An anxiolytic is a medication, or other intervention, that reduces anxiety. This effect is in contrast to anxiogenic agents, which increase anxiety. Together these categories of psychoactive compounds or interventions may be referred to as anxiotropic compounds or agents.

apex: The tip or end of the root end of the tooth.

apexification: The process of induced root development to encourage the formation of a calcified barrier in a tooth with immature root formation or an open apex. May involve the placement of an artificial apical barrier prior to nonsurgical endodontic obturation.

apexogenesis: Vital pulp therapy performed to encourage continued physiological formation and development of the tooth root. Apexogenesis is a procedure that addresses the shortcomings involved with capping the inflamed dental pulp of an incompletely developed tooth. The goal of apexogenesis is the preservation of vital pulp tissue so that continued root development with apical closure may occur.

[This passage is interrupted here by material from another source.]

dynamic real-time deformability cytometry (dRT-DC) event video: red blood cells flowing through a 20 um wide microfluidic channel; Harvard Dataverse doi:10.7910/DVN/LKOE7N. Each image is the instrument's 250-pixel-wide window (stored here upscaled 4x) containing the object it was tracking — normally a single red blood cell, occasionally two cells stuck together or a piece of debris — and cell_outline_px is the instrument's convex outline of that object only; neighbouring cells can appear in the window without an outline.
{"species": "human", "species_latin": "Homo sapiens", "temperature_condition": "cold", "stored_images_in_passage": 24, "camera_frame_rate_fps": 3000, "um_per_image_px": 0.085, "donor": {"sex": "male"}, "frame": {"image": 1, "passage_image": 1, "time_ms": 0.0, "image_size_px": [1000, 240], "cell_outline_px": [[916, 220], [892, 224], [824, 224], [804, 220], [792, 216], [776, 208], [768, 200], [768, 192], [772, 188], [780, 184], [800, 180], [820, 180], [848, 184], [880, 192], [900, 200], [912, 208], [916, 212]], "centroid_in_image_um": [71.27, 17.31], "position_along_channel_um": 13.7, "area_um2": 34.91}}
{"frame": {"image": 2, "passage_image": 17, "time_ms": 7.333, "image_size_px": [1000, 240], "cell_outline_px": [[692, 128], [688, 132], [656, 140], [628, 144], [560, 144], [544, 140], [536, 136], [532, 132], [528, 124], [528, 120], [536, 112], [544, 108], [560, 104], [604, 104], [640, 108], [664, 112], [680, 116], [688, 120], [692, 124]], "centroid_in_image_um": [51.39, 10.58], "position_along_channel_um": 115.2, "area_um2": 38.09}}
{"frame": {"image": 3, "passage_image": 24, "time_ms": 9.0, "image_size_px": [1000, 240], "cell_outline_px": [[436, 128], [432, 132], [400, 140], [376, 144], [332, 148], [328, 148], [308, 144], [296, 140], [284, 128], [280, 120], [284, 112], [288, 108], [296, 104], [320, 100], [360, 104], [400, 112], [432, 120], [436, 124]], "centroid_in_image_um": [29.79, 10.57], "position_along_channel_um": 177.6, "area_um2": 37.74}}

Apexification is a method of inducing a calcified barrier at the apex of a nonvital tooth with incomplete root formation. Apexogenesis refers to a vital pulp therapy procedure performed to encourage physiological development and formation of the root end.

apicoectomy: Amputation of the apex of a tooth.

arch, dental: The curved composite structure of the natural dentition and the residual ridge, or the remains thereof, after the loss of some or all of the natural teeth.

areas of oral cavity: A two digit numeric system used to report regions of the oral cavity on patient records and on claims submitted to third-party payers.
00 entire oral cavity
01 maxillary arch
02 mandibular arch
10 upper right quadrant
20 upper left quadrant
30 lower left quadrant
40 lower right quadrant

arthrogram: A diagnostic X-ray technique used to view bone structures following injection of a contrast medium into a joint.

artificial crown: Restoration covering or replacing the major part, or the whole of the clinical crown of a tooth, or implant.

attachment: A mechanical device for the fixation, retention, and stabilization of a prosthesis (Glossary of Prosthodontic Terms, 9th Edition; ©2019 Academy of Prosthodontics). See precision attachment.

avulsion: Separation of tooth from its socket due to trauma. See evulsion.